Reproduce the material word for word, starting at the line that contains "region: Provence-Alpes-Cote d'Azur" and stopping after the final line of the material. Omit the pictures from your answer.

Given information =
◆ ◆ ◆ ◆
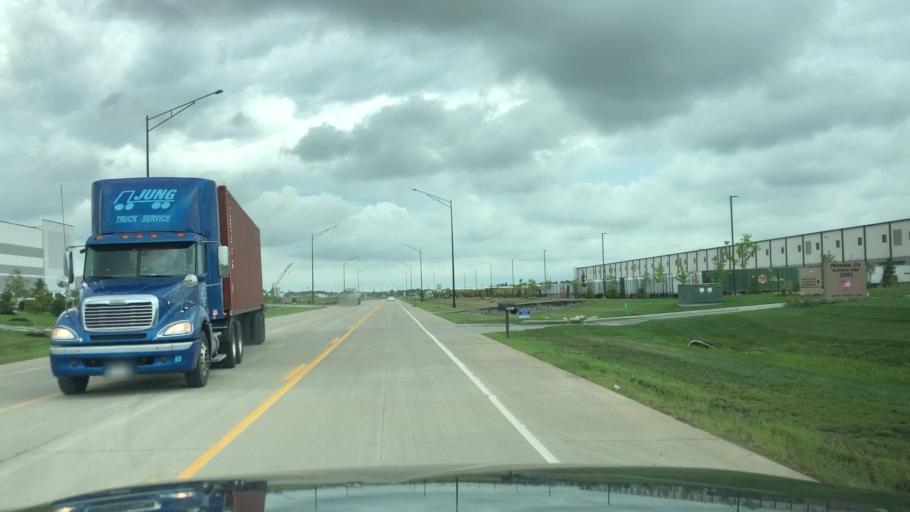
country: US
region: Missouri
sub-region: Saint Charles County
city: Saint Peters
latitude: 38.8125
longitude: -90.5644
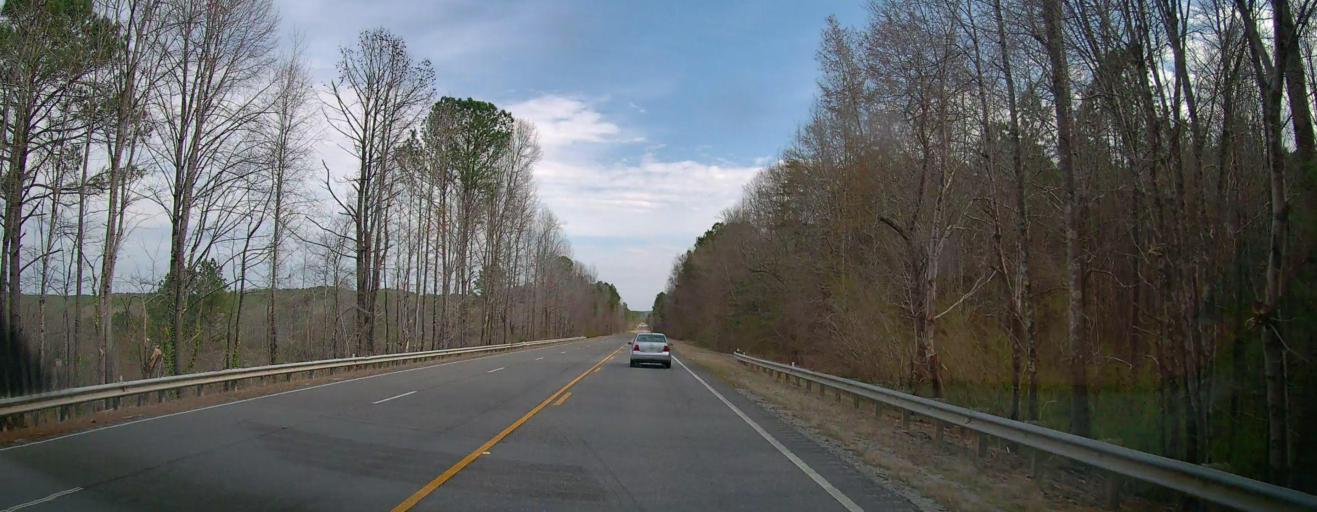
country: US
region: Alabama
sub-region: Walker County
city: Carbon Hill
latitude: 33.9149
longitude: -87.5649
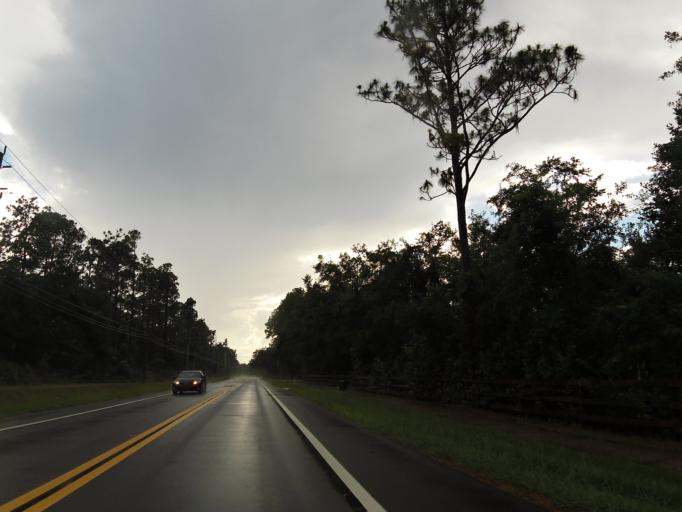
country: US
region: Florida
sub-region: Saint Johns County
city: Fruit Cove
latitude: 30.0632
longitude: -81.6552
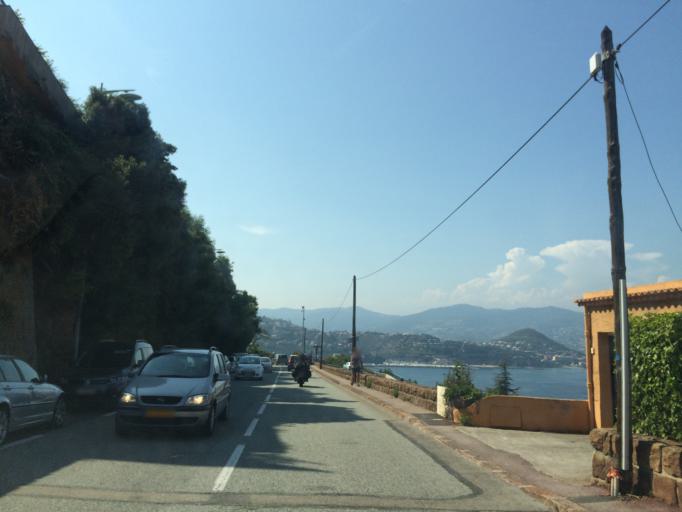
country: FR
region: Provence-Alpes-Cote d'Azur
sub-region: Departement des Alpes-Maritimes
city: Theoule-sur-Mer
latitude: 43.5045
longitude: 6.9532
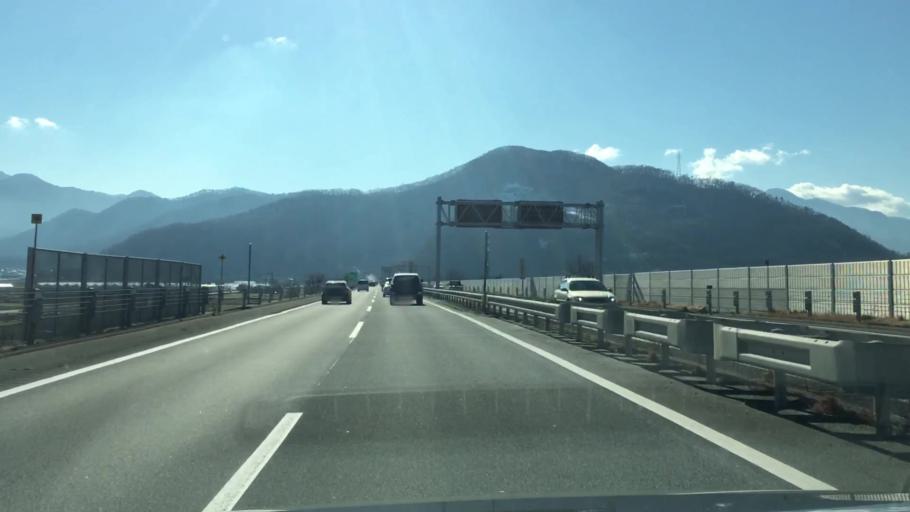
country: JP
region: Nagano
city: Nagano-shi
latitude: 36.5445
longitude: 138.1392
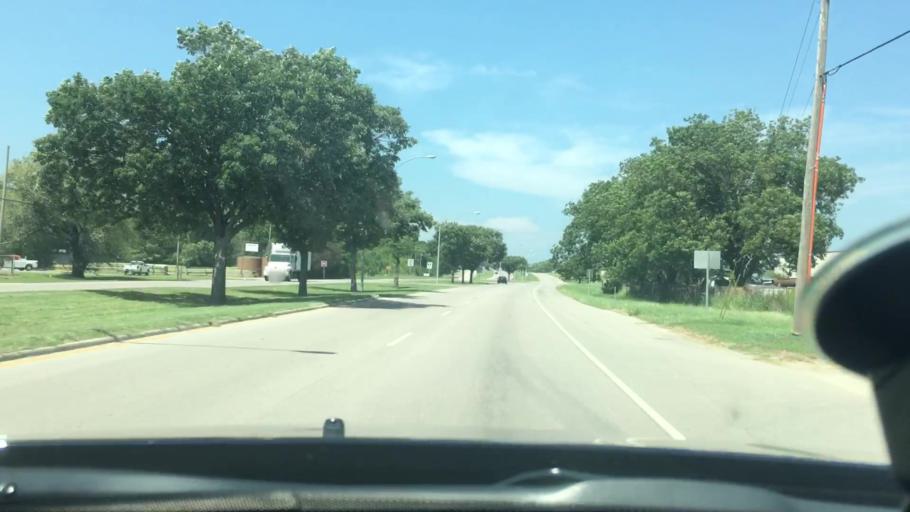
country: US
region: Oklahoma
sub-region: Pontotoc County
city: Ada
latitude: 34.7983
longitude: -96.6786
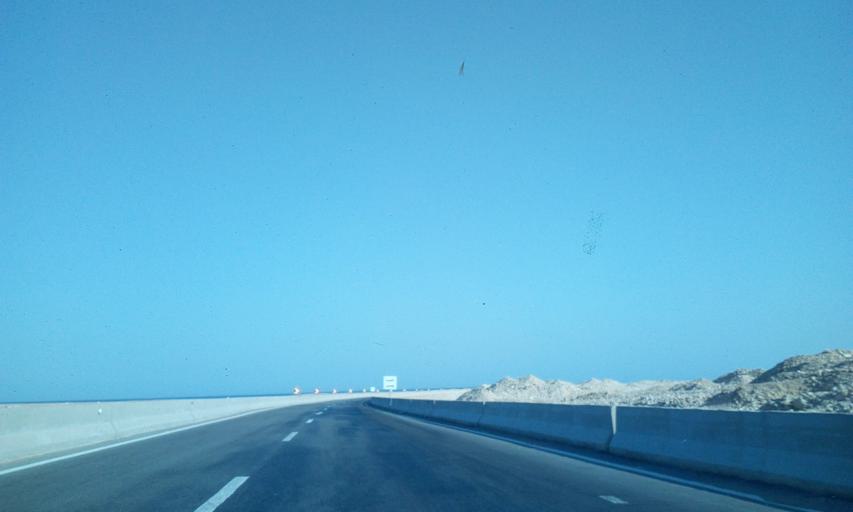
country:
◆ ◆ ◆ ◆
Solution to this exercise =
region: Provence-Alpes-Cote d'Azur
sub-region: Departement des Alpes-Maritimes
city: Theoule-sur-Mer
latitude: 43.5045
longitude: 6.9532
country: JP
region: Nagano
city: Nagano-shi
latitude: 36.5445
longitude: 138.1392
country: US
region: Oklahoma
sub-region: Pontotoc County
city: Ada
latitude: 34.7983
longitude: -96.6786
country:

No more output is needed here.